However, several studies have shown that surgery can be offered in selected high-risk patients, often in the context of multimodal treatment [3]. The feasibility of RARP is proven by the associated oncological and functional outcomes. In fact, approximately 25-30% of patients with high-risk prostate cancer undergoing RARP remain free of biochemical recurrence at 10 years [4]. The preservation of neurovascular bundles can result in better postoperative functional outcomes (both erection and urinary continence) [5]. The robotic approach allows a better visualization of anatomical structures and a greater precision of movement, making nerve-sparing (NS) RARP capable to yield an overall potency rate of ≥ 50%, with an early return of continence in 44-72% of cases [6].
Nerve-sparing surgery (NSS) does not compromise oncological outcomes if patients are carefully selected.
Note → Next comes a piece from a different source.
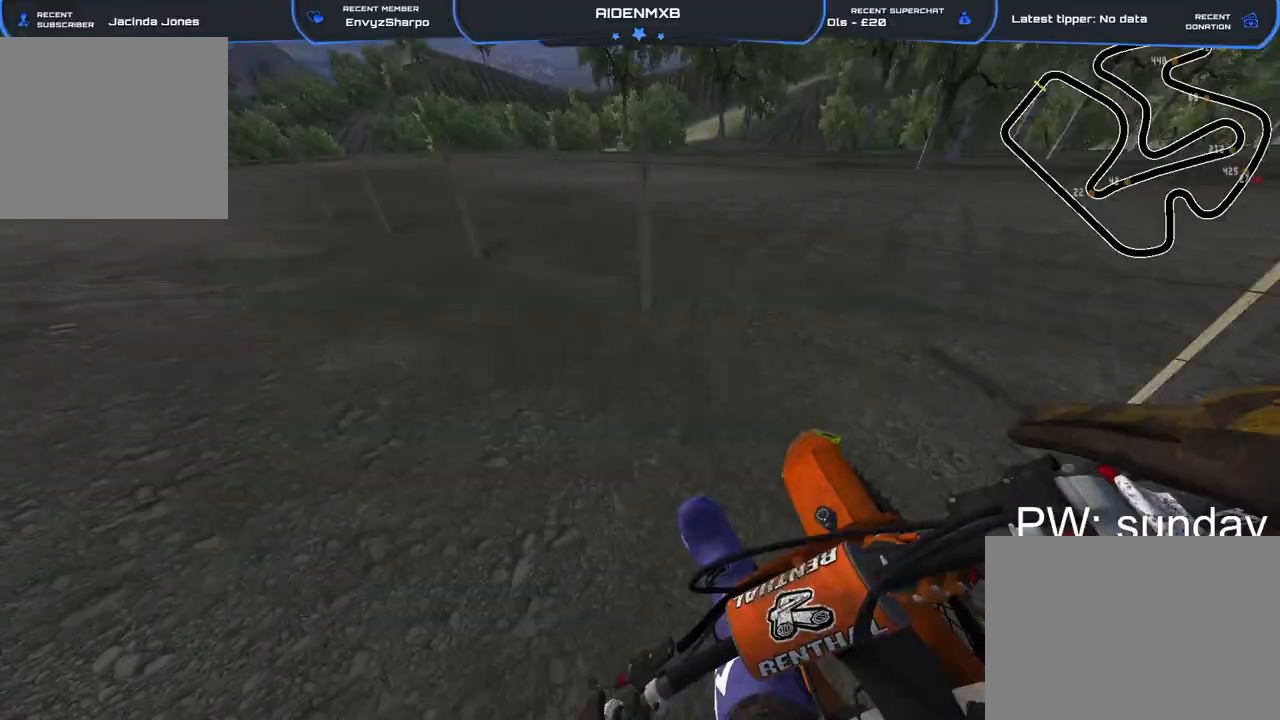
{"buttons": ["L2", "R1", "R2"], "left_stick": "left", "right_stick": "right", "events": []}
According to current European Urology Association (EAU) guidelines, NSS should be performed when there is a low-risk of extracapsular extension (based on cT stage, ISUP grade, nomogram, multiparametric MRI). Therefore, the guidelines do not recommend using NSS in high-risk PCa but do not exclude it either.
The aim of this study was to compare oncological outcomes of patients with high-risk localized prostate cancer undergoing RARP with and without NSS..

2. Materials and Methods

We designed a single-center, two-arm, prospective study at our tertiary referral center (Karolinska Institutet, Solna, Sweden), enrolling patients between November 2002 and December 2018. The oncological outcomes were updated to January 2022. The study was conducted in accordance with the Declaration of Helsinki [7] on ethical principles for medical research involving human subjects, and each patient provided a written informed consent to participate. Ethics committee approval was obtained prior to patient enrollment.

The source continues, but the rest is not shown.